In both cases, they occur at or close to a 50-day moving average (red line), which prices have struggled to break above recently. Therefore, this moving average is clearly acting as a resistance level. Immediately, this adds strength to any bearish reversal trade we might want to take.

However, on closer inspection, we see that the first trade gets stopped-out at the next candle, as prices move above the high of the pin bar.

This isn’t the case for the second pin bar, however.

As you can see, it coincides perfectly with the 50-day moving average and fails to break above it. At this point, you can feel confident about taking a short position at the next candle.

Now, in terms of covering your short position and taking profits, I have highlighted 2 potential areas.

The first occurs at a horizontal support level, while the second occurs when prices are deeply oversold based on the RSI (bottom panel). Of course, this is obvious with 20/20 vision, but I hope you find the thought process useful nonetheless.

how to trade a pin bar

As mentioned earlier, you don’t have to close out 100% of your position at any level. You can take partial profits wherever you think bullish momentum might return. This is a strategy known as “scaling out”.

Pin Bar vs Hammer FAQs

Is a Pin Bar Bullish?

A pin bar can either be bullish or bearish depending on the structure of the candlestick and where it lies in a trend.

If it appears in a downtrend and has a long lower wick with a small upper body, then it is generally a bullish sign.

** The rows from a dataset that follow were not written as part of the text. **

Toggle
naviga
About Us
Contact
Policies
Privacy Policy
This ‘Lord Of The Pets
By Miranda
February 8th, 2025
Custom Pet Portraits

This candle formation is also known as a hammer, due to the shape it resembles.

What’s the Difference Between a Bearish Pin Bar and Inverted Hammer?

While the bearish pin bar and inverted hammer look identical, there is a subtle difference that distinguishes them.

Whereas a bearish pin bar is bearish (duh!), the inverted hammer is actually a bullish reversal pattern.

How can you tell which is which? It all comes down to context.

A bearish pin bar is usually found at the top of an uptrend, which increases the likelihood of a subsequent bearish reversal. In contrast, you usually find an inverted hammer at the end of a downtrend, which increases the likelihood of a bullish reversal.

Note, a bearish pin bar is also known as a shooting star. For a further explanation of inverted hammers and shooting stars, read this shooting star vs inverted hammer comparison.

What’s the Difference Between Pin Bar and Doji?

A pin bar has opening and closing prices that are close(ish) to one another, but not identical. This forms a small body, which can either be bullish or bearish.

In contrast, a doji candle has opening and closing prices that are practically identical. This means that a doji has no body. Note, a double doji is when 2 doji candles appear in a row.

Is an Inverted Hammer a Pin Bar?

It depends how precise you want to be.

Recall, there are 2 types of pin bars: bullish and bearish.

Visually, an inverted hammer looks exactly like a bearish pin bar (long upper wick, small lower body). However, instead of being a bearish reversal indicator that occurs towards the end of an uptrend, it is actually a bullish reversal pattern that occurs towards the bottom of a downtrend.

Technically, this means it doesn’t fit either definition of a bearish or bullish pin bar outlined earlier.

However, I’m not that pedantic. Personally, I generalize any candle with a small body and long wick at opposing ends as a pin bar – regardless of subsequent price direction. If you want to split hairs though, you could call it an inverted pin bar (which many do!).